Un negocio familiar con 20 años que mantiene viva la herencia gastronómica con productos frescos y elaborados desde cero
Con tres sucursales y más de 20 años de experiencia, la Durería Pérez ofrece chicharrón, papas y frituras frescas elaboradas artesanalmente, consolidándose como un negocio familiar de tradición en Guanajuato
Miguel Martínez
Bajo el liderazgo de Don Plácido Pérez y su hijo, Carlos Javier, este proyecto se ha vuelto una parada obligada para quienes buscan el verdadero sabor de la botana guanajuatense. Carlos Javier recuerda con orgullo los inicios del negocio:
“Nosotros comenzamos desde cero, con mucho esfuerzo y dedicación. El chicharrón lo elaboramos desde que llega el cuero crudo hasta que se convierte en el producto final”.
Esa filosofía de no saltarse pasos es la que garantiza la frescura que los clientes ya reconocen.
Actualmente, la Durería Pérez tiene presencia en tres puntos estratégicos: la matriz en el bulevar Euquerio Guerrero, una sucursal en la entrada de Las Teresas y otra en Yerbabuena. En cualquiera de ellas, el producto es del día.
“Diario se elabora el chicharrón, las frituras y las papas. Todo está fresco y preparado con dedicación”, afirma Carlos Javier.

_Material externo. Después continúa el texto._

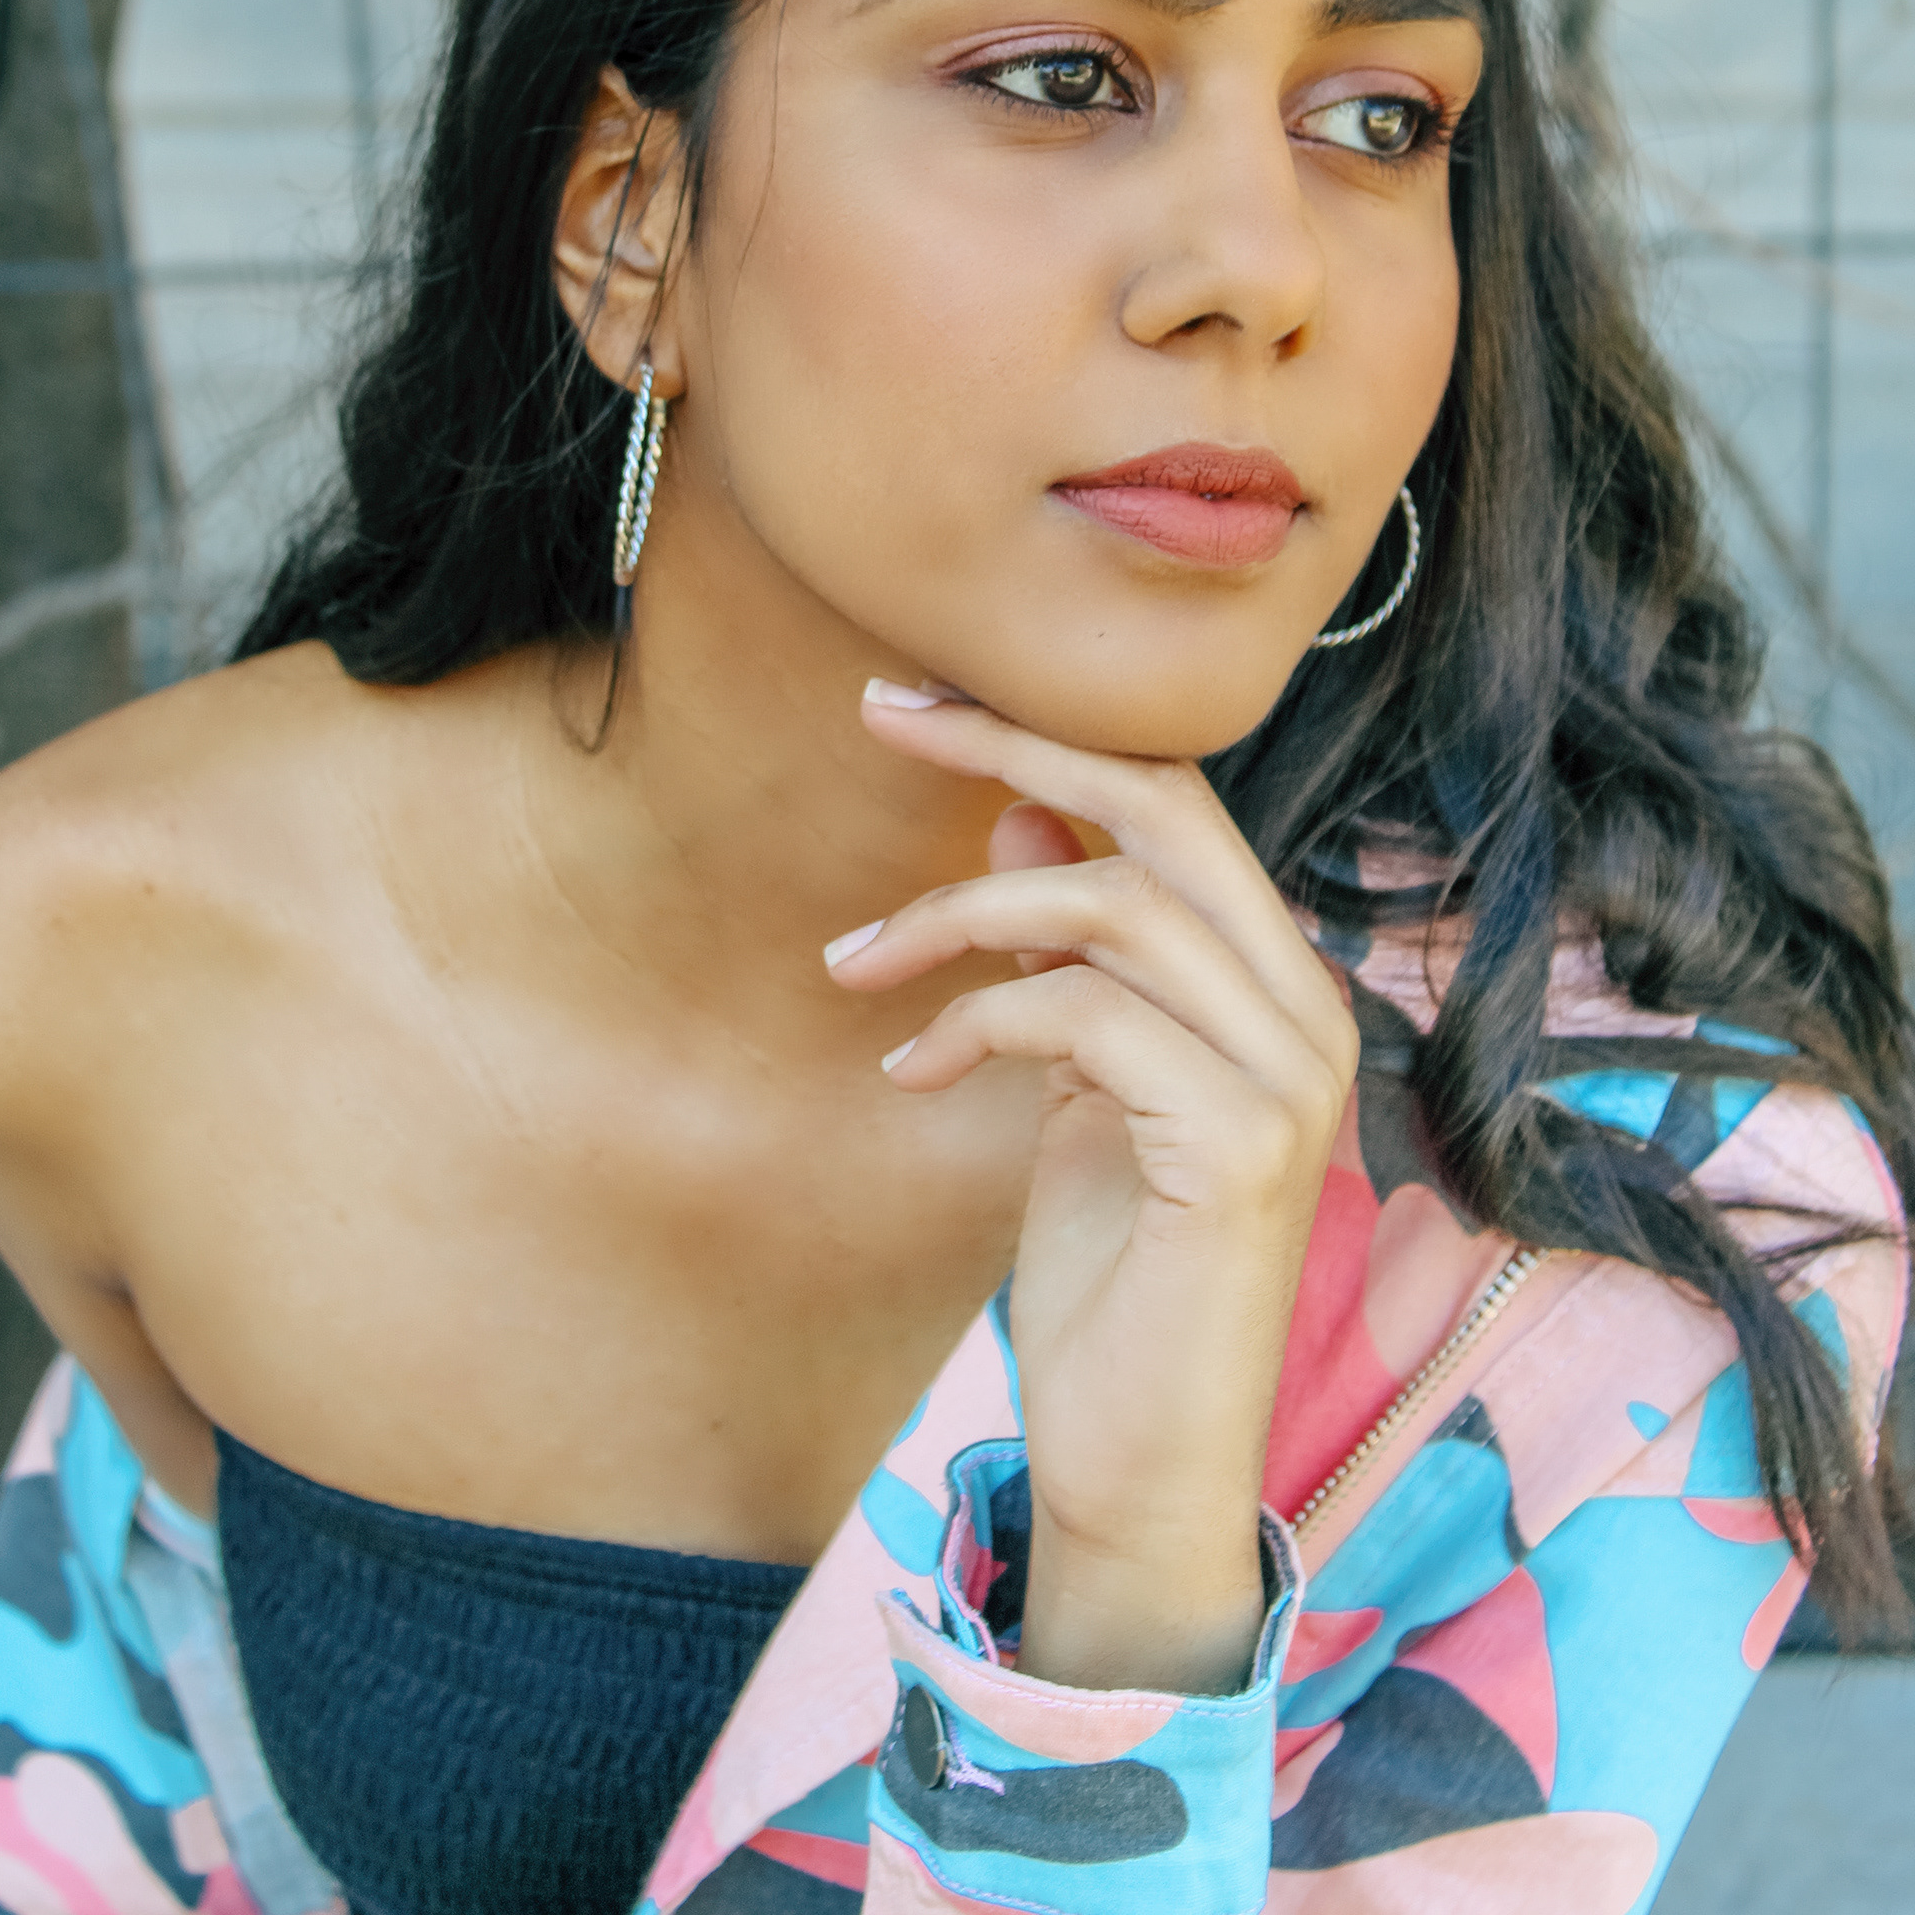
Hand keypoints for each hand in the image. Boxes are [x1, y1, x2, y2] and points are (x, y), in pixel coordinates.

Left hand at [830, 684, 1358, 1695]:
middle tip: (883, 714)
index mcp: (1273, 984)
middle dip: (1014, 742)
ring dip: (955, 914)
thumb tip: (1029, 806)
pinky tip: (913, 1070)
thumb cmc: (1111, 1278)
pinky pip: (1085, 1014)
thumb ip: (1074, 951)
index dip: (1050, 733)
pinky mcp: (1241, 1143)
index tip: (918, 699)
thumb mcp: (1077, 1081)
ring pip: (1111, 905)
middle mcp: (1306, 1009)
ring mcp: (1288, 1074)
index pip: (1179, 802)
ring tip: (856, 965)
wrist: (1141, 1463)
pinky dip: (977, 1019)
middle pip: (1166, 809)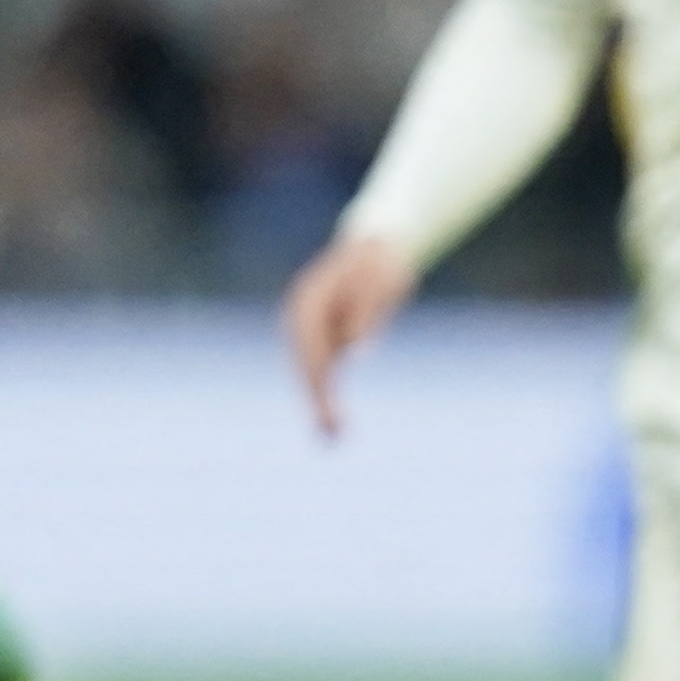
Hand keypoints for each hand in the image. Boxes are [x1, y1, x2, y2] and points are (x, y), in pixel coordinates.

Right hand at [282, 231, 417, 436]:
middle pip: (303, 363)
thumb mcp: (380, 284)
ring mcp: (307, 328)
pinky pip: (320, 370)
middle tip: (332, 433)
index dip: (318, 380)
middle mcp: (299, 316)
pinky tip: (334, 422)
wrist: (376, 246)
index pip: (308, 347)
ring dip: (319, 402)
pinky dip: (325, 394)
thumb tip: (357, 353)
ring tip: (332, 435)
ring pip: (309, 371)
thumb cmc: (380, 264)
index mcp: (308, 301)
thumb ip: (367, 315)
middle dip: (316, 399)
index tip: (329, 407)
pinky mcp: (321, 338)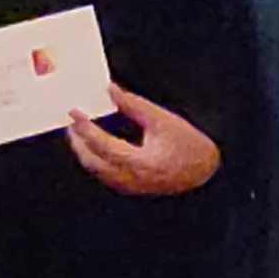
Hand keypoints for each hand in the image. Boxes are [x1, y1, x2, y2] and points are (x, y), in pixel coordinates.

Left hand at [66, 86, 221, 197]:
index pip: (102, 145)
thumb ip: (134, 105)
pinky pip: (105, 174)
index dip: (85, 128)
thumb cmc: (190, 146)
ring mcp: (131, 186)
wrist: (205, 170)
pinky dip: (96, 159)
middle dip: (79, 140)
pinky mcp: (132, 187)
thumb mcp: (163, 120)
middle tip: (73, 120)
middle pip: (93, 161)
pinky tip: (94, 146)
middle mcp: (131, 179)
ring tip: (80, 131)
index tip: (74, 113)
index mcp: (139, 163)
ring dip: (85, 150)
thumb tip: (111, 91)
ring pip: (96, 170)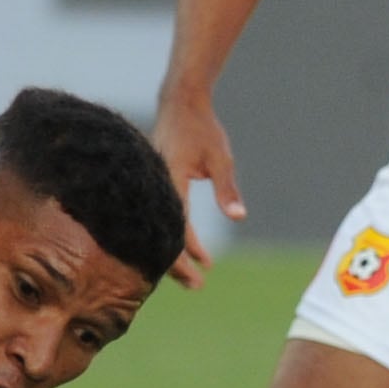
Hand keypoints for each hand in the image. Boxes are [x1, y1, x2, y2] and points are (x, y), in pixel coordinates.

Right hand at [150, 82, 236, 287]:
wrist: (179, 102)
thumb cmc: (202, 128)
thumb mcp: (220, 159)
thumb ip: (227, 189)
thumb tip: (239, 217)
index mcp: (170, 181)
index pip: (178, 225)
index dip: (191, 250)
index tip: (206, 267)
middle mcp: (154, 186)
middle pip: (161, 235)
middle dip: (177, 264)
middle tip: (196, 286)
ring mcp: (149, 186)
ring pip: (154, 228)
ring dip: (171, 252)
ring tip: (188, 274)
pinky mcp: (150, 184)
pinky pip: (153, 216)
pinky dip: (165, 235)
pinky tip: (175, 247)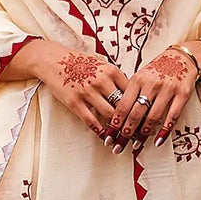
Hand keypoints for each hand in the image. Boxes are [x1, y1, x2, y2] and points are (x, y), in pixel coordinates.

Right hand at [10, 40, 130, 138]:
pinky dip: (100, 132)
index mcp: (112, 71)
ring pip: (110, 116)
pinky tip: (106, 138)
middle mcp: (102, 81)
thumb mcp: (102, 65)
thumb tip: (132, 96)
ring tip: (124, 139)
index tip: (146, 119)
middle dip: (133, 122)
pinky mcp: (75, 102)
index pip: (133, 93)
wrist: (54, 60)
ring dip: (118, 130)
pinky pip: (91, 121)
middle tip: (140, 134)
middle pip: (124, 106)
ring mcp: (88, 92)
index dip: (141, 108)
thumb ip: (116, 80)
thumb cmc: (80, 63)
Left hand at [107, 49, 197, 153]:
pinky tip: (157, 141)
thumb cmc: (157, 70)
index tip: (109, 137)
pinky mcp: (182, 94)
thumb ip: (130, 94)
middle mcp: (151, 84)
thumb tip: (117, 118)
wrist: (181, 58)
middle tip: (118, 147)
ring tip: (137, 145)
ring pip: (153, 117)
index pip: (123, 105)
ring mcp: (168, 89)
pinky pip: (172, 117)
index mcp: (137, 80)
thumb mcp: (140, 77)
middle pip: (135, 114)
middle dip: (125, 133)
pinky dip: (164, 131)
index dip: (115, 124)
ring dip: (143, 134)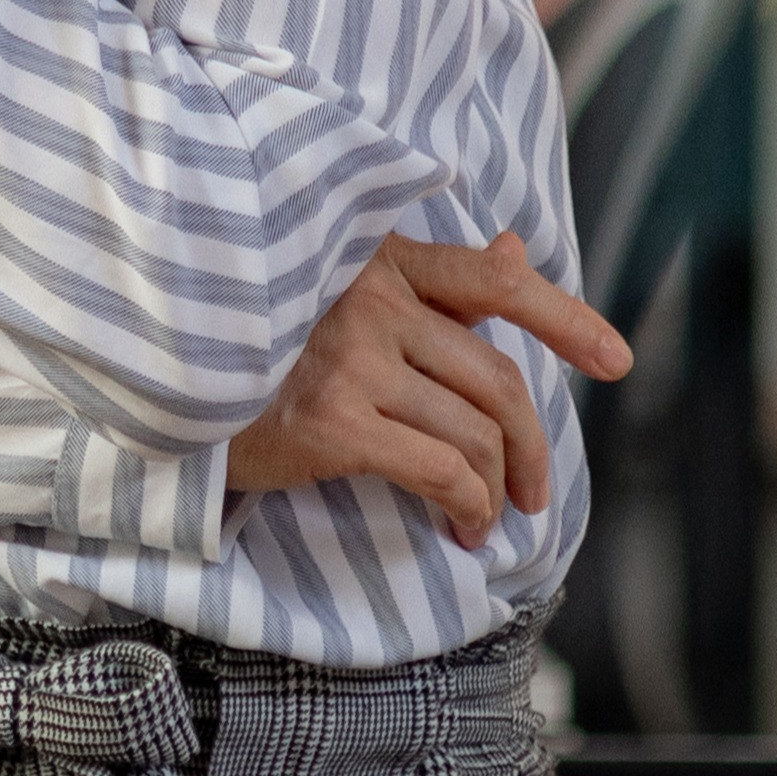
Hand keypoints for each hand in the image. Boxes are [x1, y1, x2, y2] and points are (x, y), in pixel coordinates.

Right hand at [228, 233, 639, 537]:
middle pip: (496, 378)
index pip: (493, 280)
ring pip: (475, 431)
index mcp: (378, 260)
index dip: (566, 319)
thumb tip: (517, 249)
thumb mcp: (342, 293)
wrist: (160, 388)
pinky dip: (468, 505)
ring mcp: (350, 357)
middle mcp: (370, 299)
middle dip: (532, 446)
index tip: (617, 360)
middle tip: (534, 492)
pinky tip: (461, 526)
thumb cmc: (253, 347)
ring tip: (487, 518)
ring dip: (497, 488)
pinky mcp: (332, 420)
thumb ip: (434, 280)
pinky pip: (440, 469)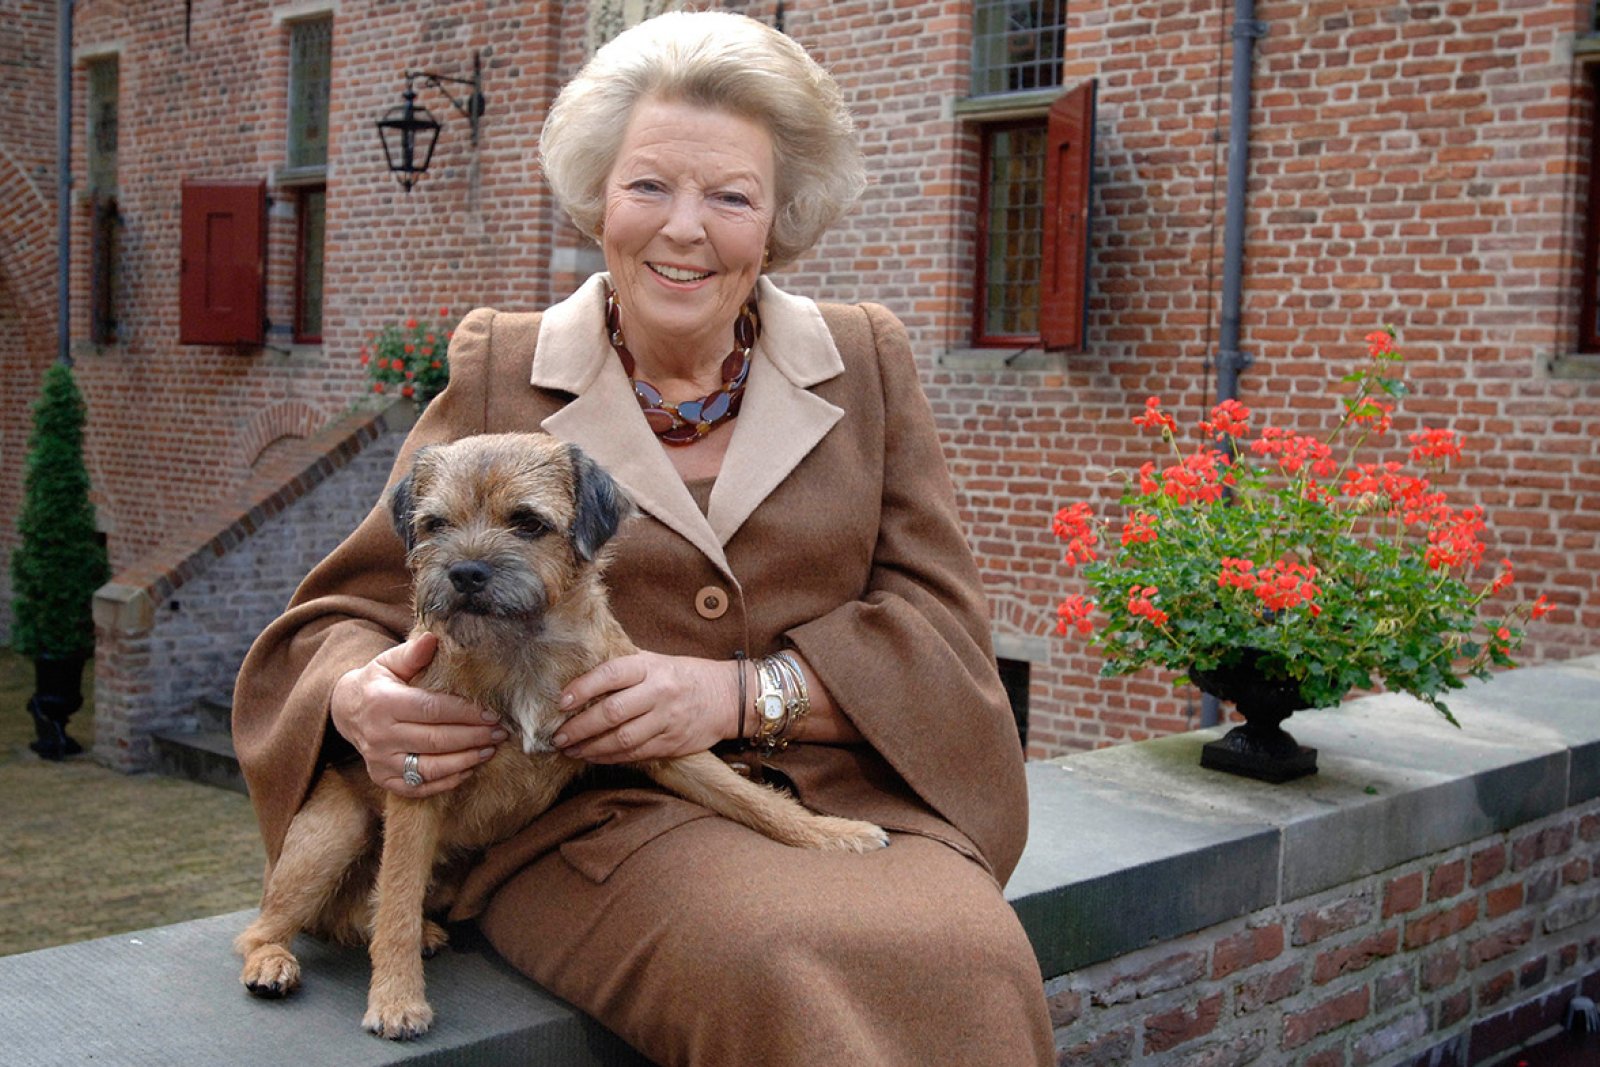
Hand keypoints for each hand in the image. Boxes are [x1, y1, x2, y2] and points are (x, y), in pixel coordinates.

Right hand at [330, 632, 506, 796]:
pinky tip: (468, 768)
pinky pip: (419, 787)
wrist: (346, 711)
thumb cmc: (377, 682)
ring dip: (465, 760)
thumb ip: (412, 653)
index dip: (465, 712)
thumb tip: (433, 638)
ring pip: (430, 767)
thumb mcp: (389, 662)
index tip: (492, 712)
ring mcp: (380, 761)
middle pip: (435, 740)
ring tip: (490, 750)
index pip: (432, 709)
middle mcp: (379, 735)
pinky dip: (447, 781)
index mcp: (383, 702)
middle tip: (500, 732)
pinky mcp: (383, 779)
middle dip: (473, 737)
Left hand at [551, 652, 737, 763]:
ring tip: (570, 749)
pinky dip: (610, 758)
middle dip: (579, 727)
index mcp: (651, 667)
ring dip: (590, 747)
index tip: (561, 701)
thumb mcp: (656, 660)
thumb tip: (580, 675)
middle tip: (558, 735)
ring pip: (622, 739)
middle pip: (612, 712)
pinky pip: (635, 754)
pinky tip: (593, 756)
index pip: (611, 674)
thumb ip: (624, 667)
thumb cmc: (684, 675)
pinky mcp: (671, 743)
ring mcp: (667, 720)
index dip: (583, 688)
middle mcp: (659, 692)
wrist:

Pero la oferta no termina con el chicharrón; la familia también prepara cueritos encurtidos, patas y orejas de puerco siguiendo técnicas tradicionales.
“Es un negocio familiar en el que todos participamos, desde la elaboración hasta la atención al cliente”, comenta Don Plácido Pérez, fundador y actual dueño.
Las papas doradas son otro de los pilares del negocio. Se preparan cada mañana ofreciendo una alternativa auténtica frente a las botanas comerciales.
La historia de la Durería Pérez es un legado vivo; Don Plácido aprendió el oficio desde joven, conocimiento que hoy es el motor de su familia.
“Mi papá ya conocía el manejo del producto desde que era joven. Hoy seguimos con la misma pasión y compromiso”, expresó Carlos Javier.
El negocio ha crecido en estructura, pero no ha perdido su trato humano.
“Aquí los esperamos, todo está fresco y hecho con dedicación. Las puertas siempre están abiertas”, asegura la familia Pérez, quienes invitan a los capitalinos a visitarlos en sus distintas sucursales.